__WHAT THIS TASK INVOLVES__. From the entries that follow, extract each line holding the string "KiCad".

__EXTRACTED ENTRIES__.
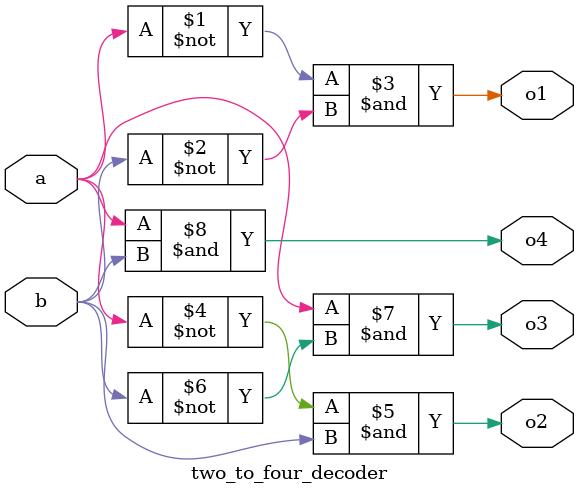
<source format=v>
module two_to_four_decoder(a, b, o1,o2,o3,o4);
    input a;    // most significant
    input b;

    output o1;
    output o2;
    output o3;
    output o4;
    assign o1 = ~a & ~b;
    assign o2 = ~a & b;
    assign o3 = a & ~b;
    assign o4 = a & b;
endmodule
</source>
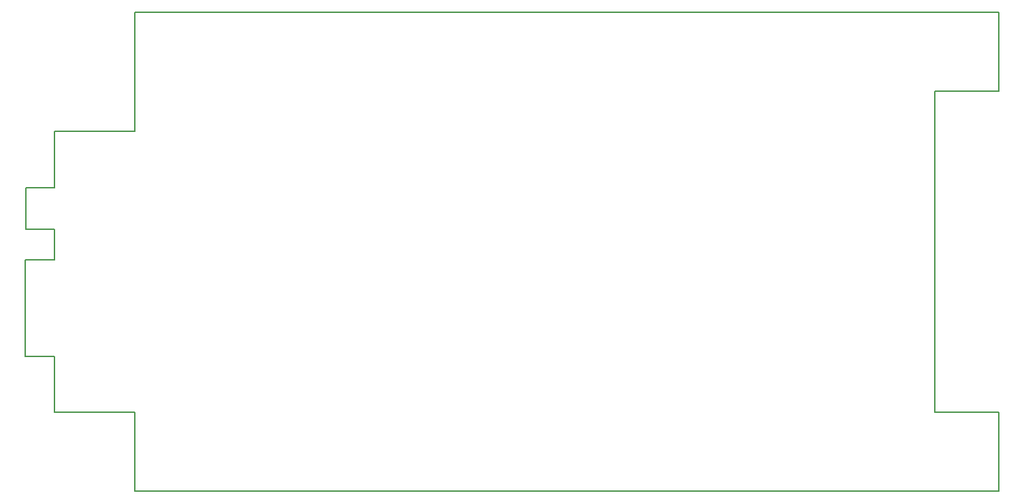
<source format=gbr>
%TF.GenerationSoftware,KiCad,Pcbnew,8.0.8+dfsg-1*%
%TF.CreationDate,2025-02-21T17:29:10+00:00*%
%TF.ProjectId,a4_to_adf10_econet,61345f74-6f5f-4616-9466-31305f65636f,rev?*%
%TF.SameCoordinates,Original*%
%TF.FileFunction,Profile,NP*%
%FSLAX46Y46*%
G04 Gerber Fmt 4.6, Leading zero omitted, Abs format (unit mm)*
G04 Created by KiCad (PCBNEW 8.0.8+dfsg-1) date 2025-02-21 17:29:10*
%MOMM*%
%LPD*%
G01*
G04 APERTURE LIST*
%TA.AperFunction,Profile*%
%ADD10C,0.200000*%
%TD*%
G04 APERTURE END LIST*
D10*
X121000000Y-29800000D02*
X113000000Y-29800000D01*
X113000000Y-69800000D01*
X121000000Y-69800000D01*
X121000000Y-79600000D01*
X19000000Y-79600000D01*
X13500000Y-79600000D01*
X13500000Y-69800000D01*
X3500000Y-69800000D01*
X3500000Y-62800000D01*
X-100000Y-62800000D01*
X-100000Y-50800000D01*
X3500000Y-50800000D01*
X3500000Y-47000000D01*
X0Y-47000000D01*
X0Y-41800000D01*
X3500000Y-41800000D01*
X3500000Y-34800000D01*
X13500000Y-34800000D01*
X13500000Y-20000000D01*
X121000000Y-20000000D01*
X121000000Y-29800000D01*
M02*

</source>
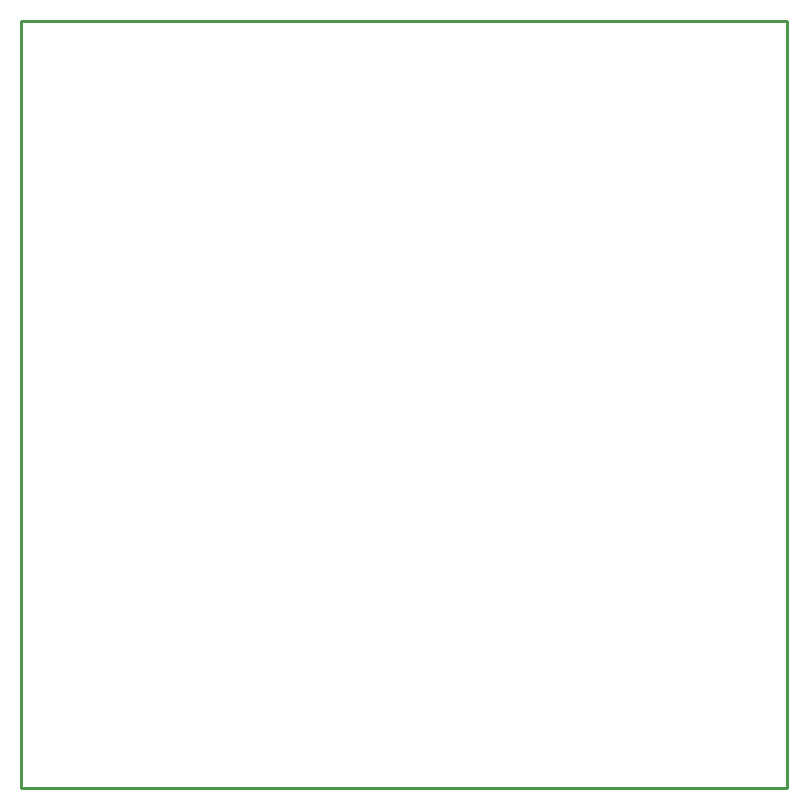
<source format=gko>
G04 Layer: BoardOutline*
G04 EasyEDA v6.4.19.3, 2021-04-15T18:17:59+02:00*
G04 27ca5f04d03341a3abaed076034c1fd4,b26f2b340a5143eda07d108a38fc4859,10*
G04 Gerber Generator version 0.2*
G04 Scale: 100 percent, Rotated: No, Reflected: No *
G04 Dimensions in millimeters *
G04 leading zeros omitted , absolute positions ,4 integer and 5 decimal *
%FSLAX45Y45*%
%MOMM*%

%ADD10C,0.2540*%
D10*
X700023Y8199881D02*
G01*
X7188200Y8199881D01*
X7188200Y1700021D01*
X700023Y1700021D01*
X700023Y8199881D01*

%LPD*%
M02*

</source>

__ANSWER SECTION__.
%TF.GenerationSoftware,KiCad,Pcbnew,8.0.8+dfsg-1*%
G04 Created by KiCad (PCBNEW 8.0.8+dfsg-1) date 2025-02-21 17:29:10*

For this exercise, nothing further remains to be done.